Uni CottbusDie BTU soll mit der Uni Lausitz gemeinsam die neue "Energieuniversität Lausitz" bilden. Die BTU wehrt sich allerdings dagegen. Foto: Sane/wikimedia/cc-by-sa3.0
News | Hochschulen
Montag, 11. Juni 2012

Uni Cottbus wehrt sich gegen Auflösung

Um die Universität Cottbus und die Universität Lausitz attraktiver zu machen, sollen die beiden in einem gemeinsamen Hochschulkonzept zusammengelegt werden. Die BTU wehrt sich gegen eine Auflösung der Hochschule.

Im Vergleich zu den Technischen Universitäten in Berlin und Dresden mit ihrem breiten Studienangebot, kann die Brandenburgische Technische Universität (BTU) in Cottbus nicht mithalten. Eine Lösung die schon von verschiedenen Seiten ins Gespräch gebracht wurde, sind deutlich weniger Studienfächer, diese dafür aber qualitativ aufgewertet.

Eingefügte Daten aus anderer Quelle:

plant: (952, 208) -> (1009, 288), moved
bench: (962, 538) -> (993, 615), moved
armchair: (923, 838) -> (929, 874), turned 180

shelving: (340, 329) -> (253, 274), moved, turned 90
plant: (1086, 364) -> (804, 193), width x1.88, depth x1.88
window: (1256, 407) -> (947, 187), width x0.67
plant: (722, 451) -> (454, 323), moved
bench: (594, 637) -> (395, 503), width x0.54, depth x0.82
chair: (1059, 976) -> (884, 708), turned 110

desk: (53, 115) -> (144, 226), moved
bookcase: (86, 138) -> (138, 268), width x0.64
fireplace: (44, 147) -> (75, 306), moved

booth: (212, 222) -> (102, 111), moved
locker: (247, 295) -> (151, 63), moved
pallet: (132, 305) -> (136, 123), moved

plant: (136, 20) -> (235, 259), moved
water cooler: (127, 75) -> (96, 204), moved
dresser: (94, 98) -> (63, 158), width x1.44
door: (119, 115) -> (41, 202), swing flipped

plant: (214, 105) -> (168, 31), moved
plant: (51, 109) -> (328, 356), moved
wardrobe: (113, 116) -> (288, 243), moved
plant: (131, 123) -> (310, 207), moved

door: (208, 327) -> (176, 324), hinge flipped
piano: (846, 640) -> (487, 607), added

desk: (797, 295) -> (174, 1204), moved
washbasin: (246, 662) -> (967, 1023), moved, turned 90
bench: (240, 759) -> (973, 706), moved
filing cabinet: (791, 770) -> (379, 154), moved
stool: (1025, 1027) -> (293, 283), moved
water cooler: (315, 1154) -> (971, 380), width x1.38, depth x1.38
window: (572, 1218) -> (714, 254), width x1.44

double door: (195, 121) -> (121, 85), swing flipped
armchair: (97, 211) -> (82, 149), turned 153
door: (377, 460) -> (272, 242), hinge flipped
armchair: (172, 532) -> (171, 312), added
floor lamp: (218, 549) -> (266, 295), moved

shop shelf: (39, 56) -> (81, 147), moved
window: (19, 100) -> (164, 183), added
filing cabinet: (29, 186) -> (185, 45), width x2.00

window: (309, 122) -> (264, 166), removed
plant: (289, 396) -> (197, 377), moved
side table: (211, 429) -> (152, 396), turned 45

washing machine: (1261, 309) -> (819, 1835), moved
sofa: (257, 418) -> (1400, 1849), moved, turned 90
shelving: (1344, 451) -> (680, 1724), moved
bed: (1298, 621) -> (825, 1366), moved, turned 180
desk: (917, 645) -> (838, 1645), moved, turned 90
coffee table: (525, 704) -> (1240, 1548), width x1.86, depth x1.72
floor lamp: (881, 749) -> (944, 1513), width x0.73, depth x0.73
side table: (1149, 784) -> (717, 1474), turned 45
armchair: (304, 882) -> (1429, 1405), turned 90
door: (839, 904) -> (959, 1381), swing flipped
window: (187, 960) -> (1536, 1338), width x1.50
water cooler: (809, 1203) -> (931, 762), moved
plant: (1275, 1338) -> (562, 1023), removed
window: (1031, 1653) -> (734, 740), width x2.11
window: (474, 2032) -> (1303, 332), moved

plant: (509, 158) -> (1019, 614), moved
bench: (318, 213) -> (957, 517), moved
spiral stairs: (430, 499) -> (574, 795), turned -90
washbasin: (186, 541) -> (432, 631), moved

Doch bisher hat sich die BTU den Reformbemühungen verschlossen. Jetzt will Brandenburgs Wissenschaftsministerin Sabine Kunst (für SPD) ein Machtwort sprechen und die BTU auflösen. Danach soll eine Neugründung erfolgen, in die der gestraffte Lehrbetrieb der BTU gemeinsam mit dem Lehrbetrieb der Fachhochschule Lausitz in Senftenberg eingebracht werden soll. Der Schwerpunkt soll dabei auf das Thema Energie gelegt werden; deshalb lautet der Arbeitstitel für die neue Universität auch „Energieuniversität Lausitz“. Die Fachhochschule Lausitz hat bereits ihre Zustimmung zu diesem Konzept signalisiert.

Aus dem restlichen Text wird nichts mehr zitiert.